What are Scope 1, 2 and 3?
Scope 1, 2, and 3 are a way of categorizing greenhouse gas (GHG) emissions based on their source and on the level of control an organization has over them.
These scopes, defined by the Greenhouse Gas Protocol (GHG Protocol), provide a structured method for organizations to measure and disclose their carbon footprint.
The definitions of the three scope are as follows:
- Scope 1: This includes direct greenhouse gas emissions originating from sources directly owned or controlled by the company. Examples include emissions from fuel combustion within facilities and vehicles, as well as fugitive emissions.
- Scope 2: Refers to indirect GHG emissions from the generation of purchased electricity, steam, heat and cooling.
- Scope 3: Extending beyond the company's immediate operations, Scope 3 captures the indirect emissions associated with its entire value chain. These emissions can occur before (upstream) or after (downstream) the company's own activities. The GHG Protocol further divides Scope 3 emissions into 15 categories.
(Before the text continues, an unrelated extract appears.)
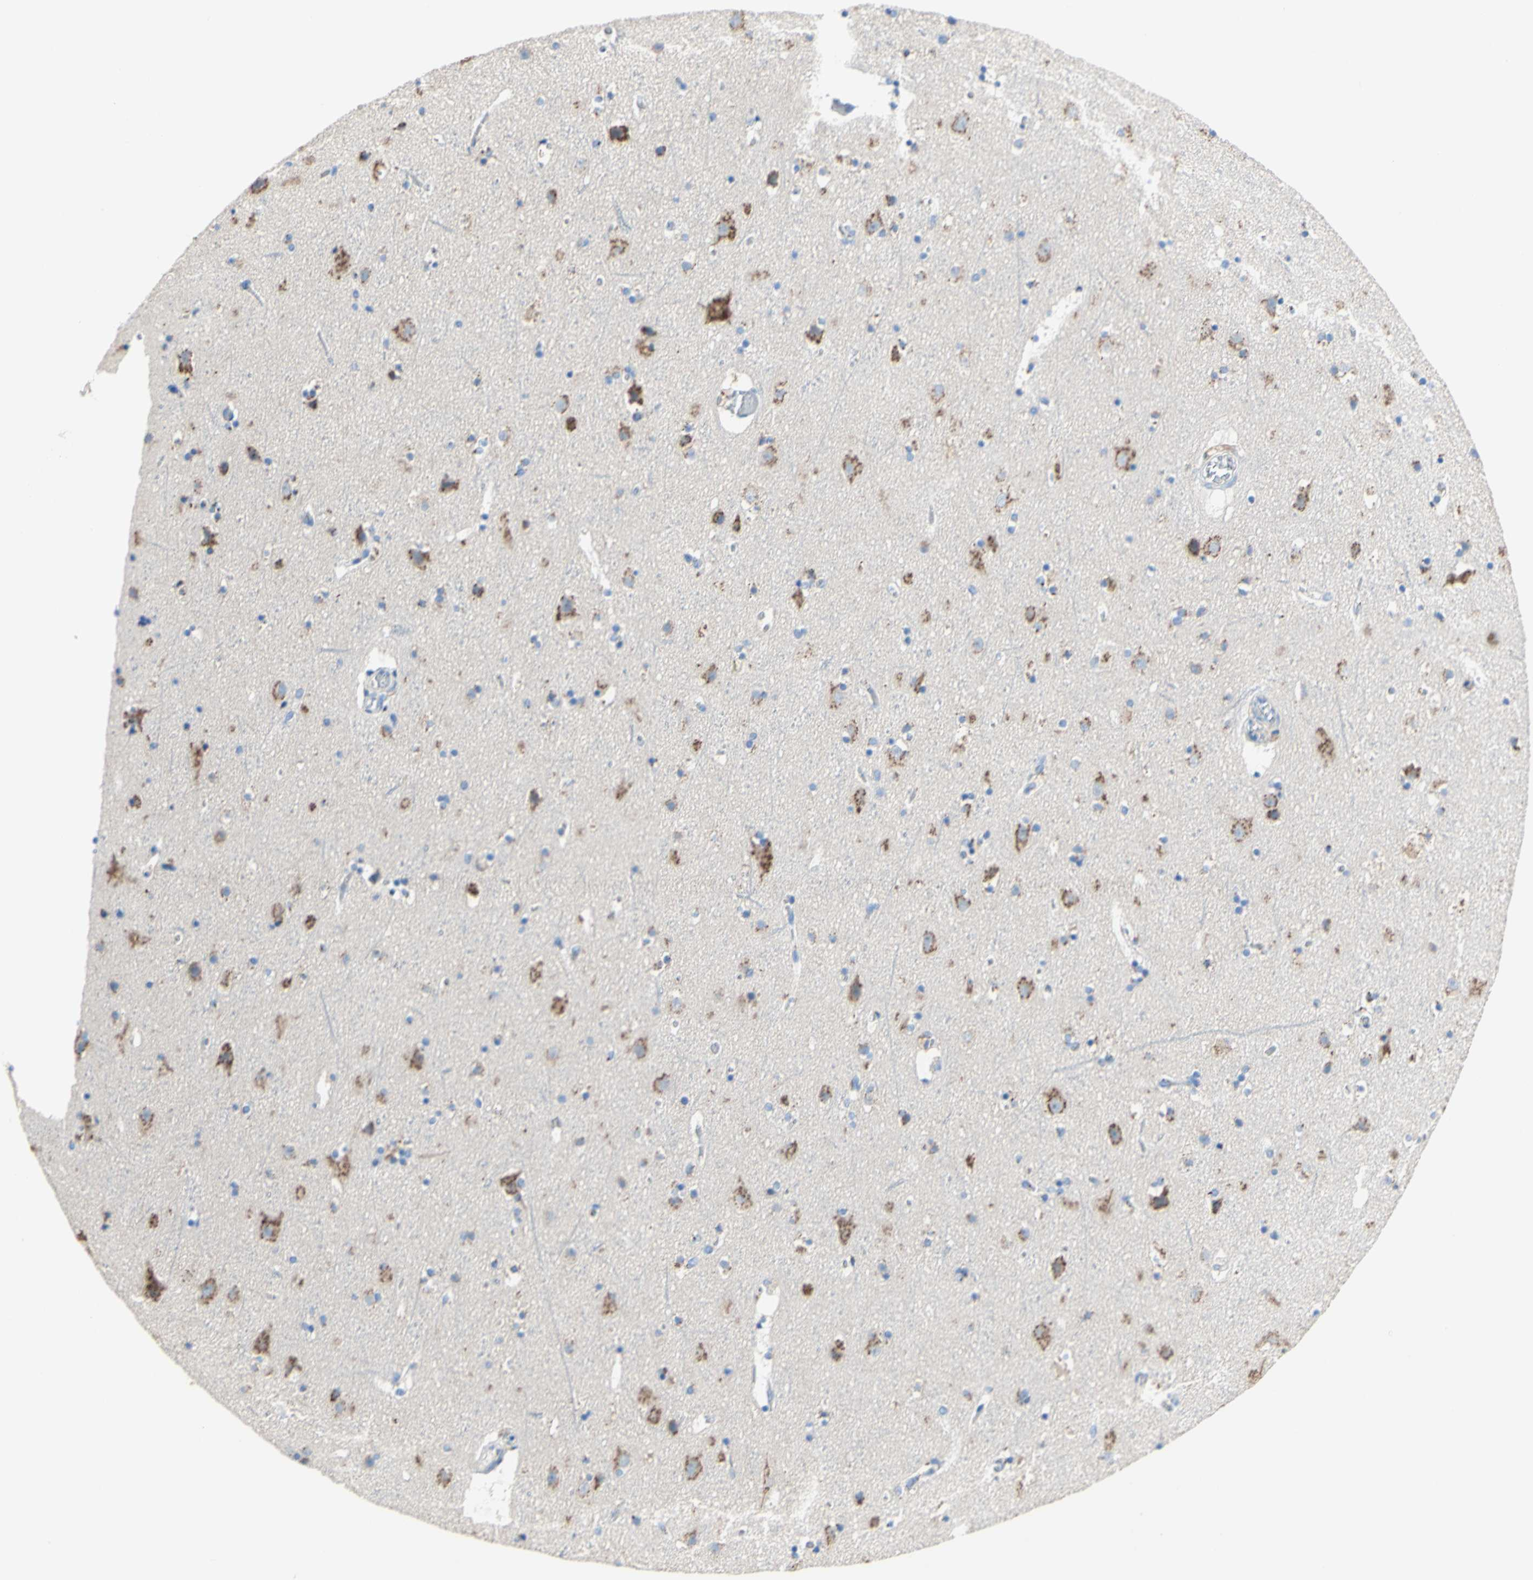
{"staining": {"intensity": "negative", "quantity": "none", "location": "none"}, "tissue": "cerebral cortex", "cell_type": "Endothelial cells", "image_type": "normal", "snomed": [{"axis": "morphology", "description": "Normal tissue, NOS"}, {"axis": "topography", "description": "Cerebral cortex"}], "caption": "A high-resolution image shows immunohistochemistry (IHC) staining of benign cerebral cortex, which shows no significant positivity in endothelial cells.", "gene": "GALNT2", "patient": {"sex": "male", "age": 45}}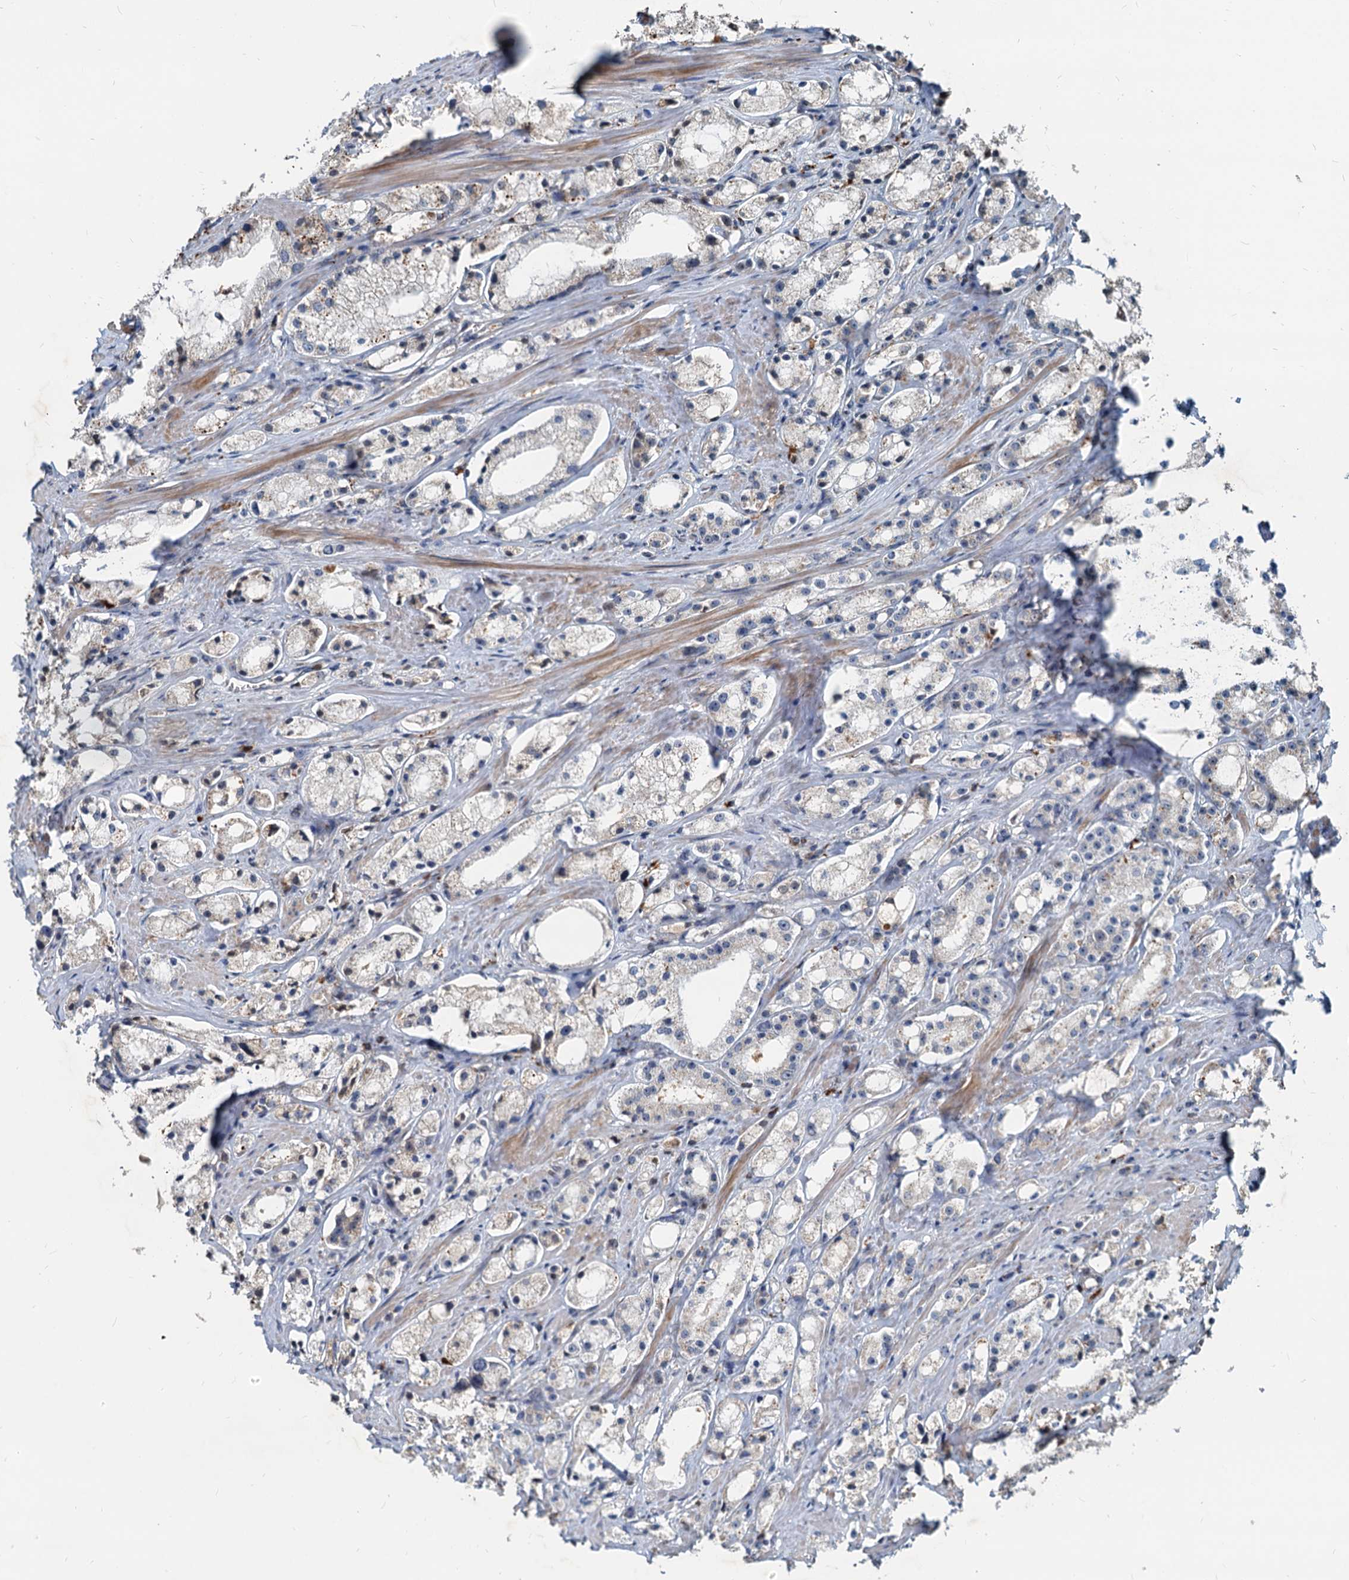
{"staining": {"intensity": "weak", "quantity": "<25%", "location": "cytoplasmic/membranous"}, "tissue": "prostate cancer", "cell_type": "Tumor cells", "image_type": "cancer", "snomed": [{"axis": "morphology", "description": "Adenocarcinoma, High grade"}, {"axis": "topography", "description": "Prostate"}], "caption": "Immunohistochemistry (IHC) of human high-grade adenocarcinoma (prostate) demonstrates no staining in tumor cells.", "gene": "RGS7BP", "patient": {"sex": "male", "age": 66}}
Let's explore the three scopes in more detail:
Scope 1
Scope 1 includes emissions originating from sources directly owned or controlled by the company, making them direct emissions attributable to the company. Scope 1 emissions are further categorized into:
- Stationary combustion: These emissions arise from the combustion of fuel in stationary devices such as boilers powered by natural gas, incinerators, combustion turbines.
- Process emissions: Most of these emissions originate from the production or processing of chemicals and materials, such as cement, aluminum, ammonia, and waste.
- Fugitive emissions: These emissions occur from the leakage of refrigerant gas from refrigeration systems like fridges and chillers, as well as air conditioning units.
- Mobile combustion: This category includes emissions from mobile sources owned or controlled (leased) by the company, such as company cars, trucks, and forklifts.
Scope 2
Scope 2 covers emissions arising from the consumption of purchased electricity, steam, heat, or cooling. These emissions are categorized as indirect because they result from activities of the reporting organization but occur at sources owned or controlled by other entities.
The GHG Protocol distinguish two methods for Scope 2 accounting:
- Location-based method: This method reflects the average emissions intensity of the national grids where energy consumption takes place.
- Market-based method: This approach considers emissions from electricity chosen by companies. It uses emission factors provided by energy suppliers and the energy contracts selected.
Scope 3
Scope 3 includes all other indirect emissions which result from the company's activities but arise from sources not owned or controlled by the company. The GHG Protocol further divides Scope 3 emissions into 15 distinct categories.
Upstream emissions
1: Purchased Goods and Services: Emissions from products purchased or acquired by the company in the reporting year. Products include both goods (tangible products) and services (intangible products).
2: Capital Goods: Emissions from durable products, usually plants, equipment and properties, used by the company.
3: Fuel- and Energy-Related Activities Not Included in Scope 1 or Scope 2: Emissions related to the production of fuels and energy purchased and consumed by the reporting company in the reporting year that are not included in scope 1 or scope 2.
4: Upstream Transportation and Distribution: Emissions from the transportation ****of purchased products from the supplier to the reporting company, as well as third-party transportation and distribution services purchased by the reporting company in the reporting year.
5: Waste Generated in Operations: Emissions from waste disposal and treatment.
6: Business Travel: Emissions from the transportation of employees for business- related activities in vehicles owned or operated by third parties, such as aircraft, trains, buses, and passenger cars.
7: Employee Commuting: Emissions from employee transportation between home and work. It may include emissions from home working (i.e., employees working remotely)
8: Upstream Leased Assets: Emissions from leased assets operated by the company.
Downstream emissions
9: Downstream Transportation and Distribution: Emissions from product transportation after sale.
10: Processing of Sold Products: Emissions from product processing by third parties.
11: Use of Sold Products: Emissions from product use by customers.
12: End-of-Life Treatment of Sold Products: Emissions from the waste disposal and treatment of products sold at the end of their life.
13: Downstream Leased Assets: Emissions from leased assets owned by the company.
14: Franchise: Emissions from franchise operations.
15: Investments: Emissions associated with company investments.